On more occasions than I can count I have uttered the sentence, “Jesus died for our sins.” That Jesus died for our sins is the crux of the gospel. The glory of that sentence, “Jesus died for our sins” is even more meaningful than we often imagine. Jesus’ death atoned for our sins.
The atonement is a theological term meaning the satisfaction of divine justice in Jesus’ act of obedience on the cross.
Theological liberalism is embarrassed by the concept of divine wrath against sin and has avoided a theologically robust definition of the atonement. As Christians, we must grasp the truth of the atonement to better understand the glory of our salvation.
The Bible teaches the penal substitutionary view of the atonement. Don’t be intimidated by these terms. Penal means that we are sinful, and that our sins deserve punishment. Substitutionary means that Jesus took our place when he atoned for our sins by taking the punishment we deserve.

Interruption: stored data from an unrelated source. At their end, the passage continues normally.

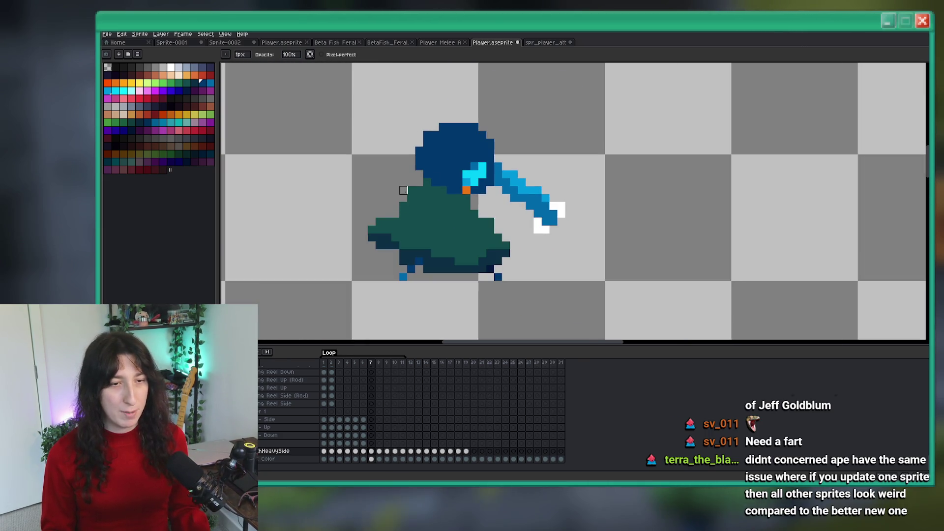
{"action": "scroll", "coordinate": [411, 189], "scroll_direction": "up", "scroll_amount": 2}
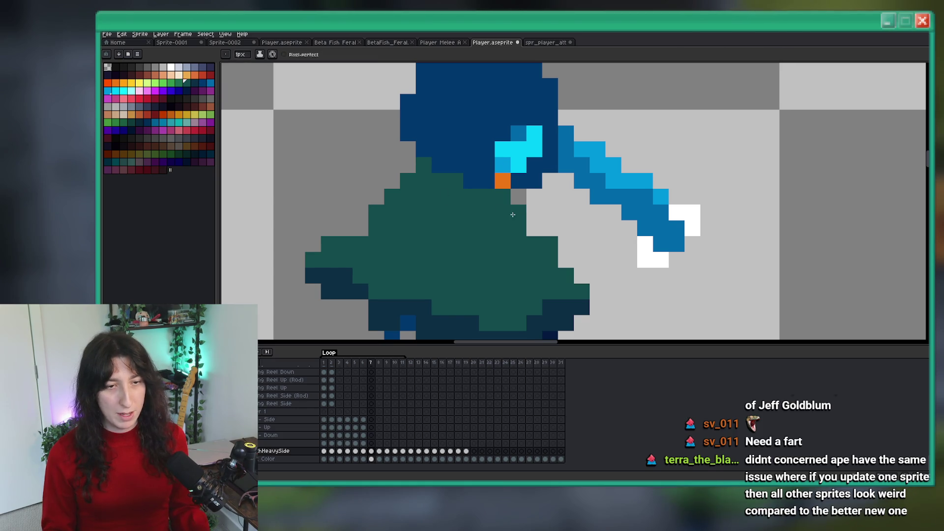
{"action": "left_click_drag", "start_coordinate": [512, 214], "coordinate": [518, 246]}
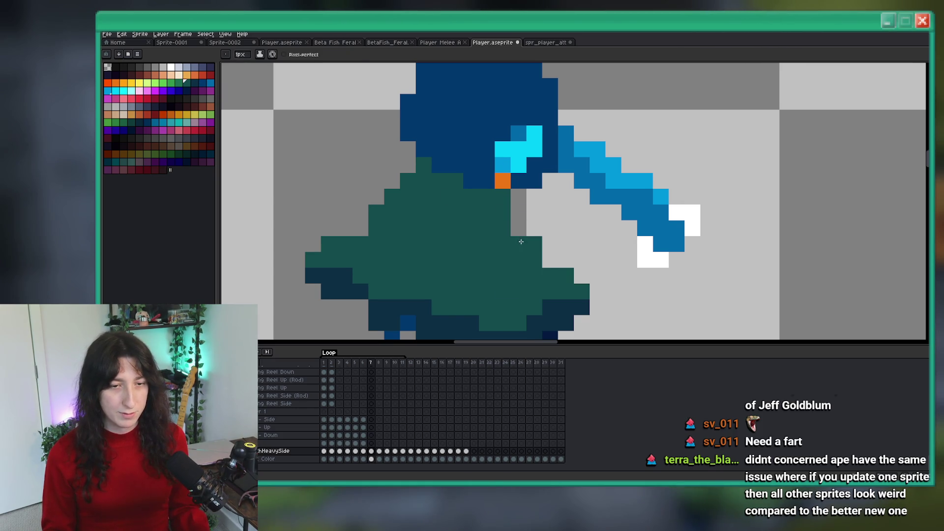
Flip through frames 6, 7 and 8, then step from the first frame to frame 4.
{"action": "scroll", "coordinate": [520, 239], "scroll_direction": "down", "scroll_amount": 5}
{"action": "scroll", "coordinate": [520, 240], "scroll_direction": "down", "scroll_amount": 5}
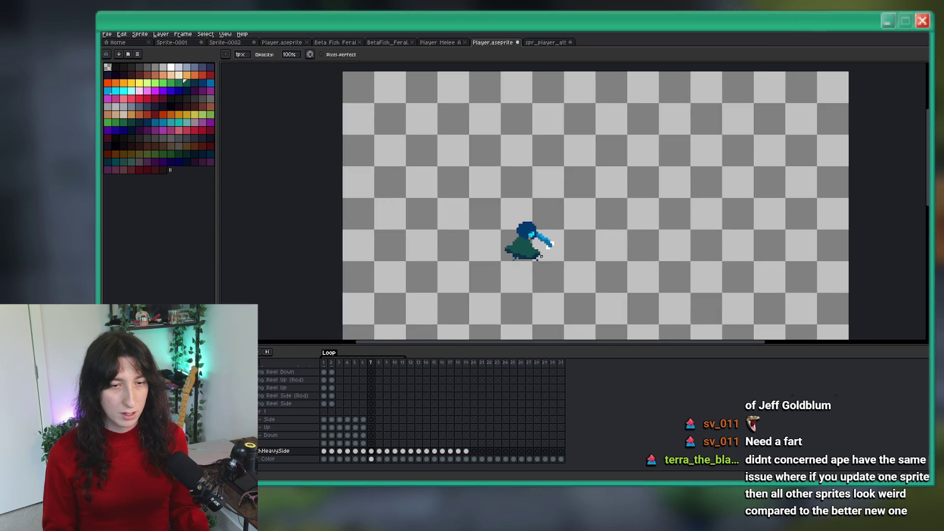
{"action": "scroll", "coordinate": [494, 251], "scroll_direction": "up", "scroll_amount": 5}
{"action": "key", "text": "comma"}
{"action": "key", "text": "period"}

In his excellent book, The Cross of Christ, John Stott underscored the importance of this doctrine.
All inadequate doctrines of the atonement are due to inadequate doctrines of God and humanity. If we bring God down to our level and raise ourselves to his, then of course we see no need for a radical salvation, let alone for a radical atonement to secure it. When, on the other hand, we have glimpsed the blinding glory of the holiness of God and have been so convicted of our sin by the Holy Spirit that we tremble before God and acknowledge that we are, namely “hell-deserving sinners,” then and only then does the necessity of the cross appear so obvious that we are astonished we never saw it before.Stott, Cross, 111
The biblical doctrine of the atonement reminds us of three staggering truths that are deeper than we will ever fully grasp this side of eternity.
- God is more holy than we imagine.
- We are more sinful than we think.
- Jesus loves us more deeply than we deserve.
The atonement emphasizes God’s wrath against sin. The Bible is full of divine judgment against sin. From Adam and Eve being kicked out of the Garden, to the flood, to the plagues on Egypt, to the 40 years of wilderness wanderings, to the judgments and exiles upon Israel, to the cross, and through to the judgments described in the book of Revelation, the Bible is a book that declares judgment. Why does God judge so often? Well, God is supremely holy. He is more holy than we can imagine, and his standard for humanity is absolute perfection and holiness.
The other reason the Bible describes God’s judgments so often is that we are sinful. We are more sinful than we’d like to admit. Our motivations, desires, and longings are sinful. Our actions and dreams and words and ways are sinful. We are sinful.
Our sin deserves judgment. Thus, the cross and the penal substitutionary atonement. Jesus took our place, received in his body the punishment for our sins, and satisfied God’s wrath against sin (penal substitutionary atonement). Jesus’ death on the cross shouts loudly the staggering love of God for sinners.
At the cross in holy love God through Christ paid the full penalty of our disobedience himself. He bore the judgment we deserve in order to bring us the forgiveness we do not deserve. On the cross divine mercy and justice were equally expressed and eternally reconciled. God’s holy love was ‘satisfied.‘Stott, Cross, 91.
What do we do with this glorious theological truth?
- Meditate on the holiness of God.
- Thank God for sending Jesus to take your place.
- Worship God for the depth of his love.
- Love God because he so loved you.
- Follow Christ with your life because this is the only appropriate response to the atonement.